▶ WORK INSTRUCTION: In the material below, how many lines contain the word "XORo"? The reply must be that number alone.

▶ DATASET RECORDS:
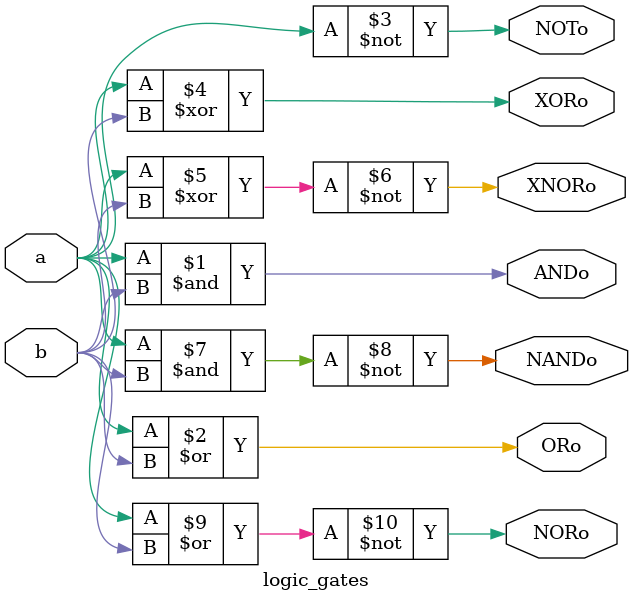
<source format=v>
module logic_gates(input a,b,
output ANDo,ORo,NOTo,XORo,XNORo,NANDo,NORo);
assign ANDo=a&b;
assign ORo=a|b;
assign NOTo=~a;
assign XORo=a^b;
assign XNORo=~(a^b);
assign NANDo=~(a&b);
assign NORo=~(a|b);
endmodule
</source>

▶ EXERCISE RESPONSE: 2